Last month the General Court annulled the Commission’s 2016 decision to block the U.K. mobile network operator Three’s acquisition of rival operator O2. The appeal of this 4-to-3 merger gave the General Court a novel opportunity to determine the standard that the Commission must meet to block a transaction under the EU merger regulation’s central substantive test (the SEIC-test). The General Court used that opportunity to raise the bar for that standard, holding that the Commission failed to meet both evidentiary and substantive requirements.
Other recent examples of the Commission being reprimanded by the court over merger review decisions include the annulment of the Liberty Global/Ziggo approval decision and the annulment of the UPS/TNT Express blocking decision.
The EU member states gave the thankless task of reviewing every significant merger that takes place in the EU to the Commission. A task the Commission takes very seriously.
The Commission takes its task to review mergers very seriously and does not appreciate being slapped on the wrist by the court like this. Over the years, the Commission’s go-to response to the court’s annulment of its merger decisions has been to further tighten the screws on merging parties in subsequent merger reviews.

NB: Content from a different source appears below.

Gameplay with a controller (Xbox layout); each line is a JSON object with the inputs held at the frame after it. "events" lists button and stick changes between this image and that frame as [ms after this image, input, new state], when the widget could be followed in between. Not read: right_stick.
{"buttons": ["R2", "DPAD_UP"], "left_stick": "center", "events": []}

merging parties have responded to the Commission’s tightening of the screws by escalating their own efforts, spawning a thriving merger review consulting industry
This is perhaps best illustrated by the length and scope of its merger reviews. Under the formal review deadlines, a review should never take longer than 35+125 working days. But actual review times—from first contact with the Commission to the decision being adopted—routinely swell to two or three times that. How come?
This happens because the Commission forces months of pre-notification discussions, coerces merging parties to “voluntarily” extend review periods, and “stops the clock” when merging parties fail to meet impossible-to-meet-deadlines for submitting information. The scope of information gathered and economic analysis conducted by the Commission in merger reviews has also grown beyond bounds of reason.* All to avoid appeals and court annulments.
In turn, merging parties have responded to the Commission’s tightening of the screws by escalating their own efforts, spawning a thriving merger review consulting industry. To get their mergers approved, merging parties deploy not only huge teams of attorneys, but also competition economists, lobbyists and data forensic technicians. These consultants—many of whom have joined the party through the revolving door from the Commission—get paid top euro to leave no stone unturned in meeting the Commission’s tighter and tighter demands, no holds barred.
This current state of European merger control can best be described as an ever-escalating arms race between two superpowers. Between one bureaucratic behemoth, the Commission, and one economic steamroller, merging parties. As I speak to other practitioners about this, many agree that there is an arms race and some point out that it has been going on for a long while. However, there seems to be fairly few broad and critical questions that are being asked about the arms race. I want to propose a few.
4 questions I propose we think about:
This arms race is clearly a boon for the consulting industry. But is it ultimately good for the EU citizens?
The General Court's message in the Three/O2 annulment ruling was clear: the Commission must find better evidence and its economic analysis must be robuster. What consequence will this have for the merger review arms race going forward?
Should, and can, the EU courts take this arms race and its consequences into consideration when assessing merger decision appeals?
What effect does the the revolving door between the Commission and the roaring consulting industry have for the arms race?
Any thoughts? Let me know on email@example.com.
* Take some of the stats of the now unblocked Three/O2 transaction as an example. The Commission’s decision in this case was adopted around 14 months after the deal was announced and amounted to a whopping 570 pages, excluding annexes. In its investigation, the Commission sent out over 500 requests for information and received over 300 000 internal documents from the merging parties. The Commission also conducted a survey of over 1 200 private customers. Since this decision was adopted in 2016, the Commission has tightened the merger review screws even further.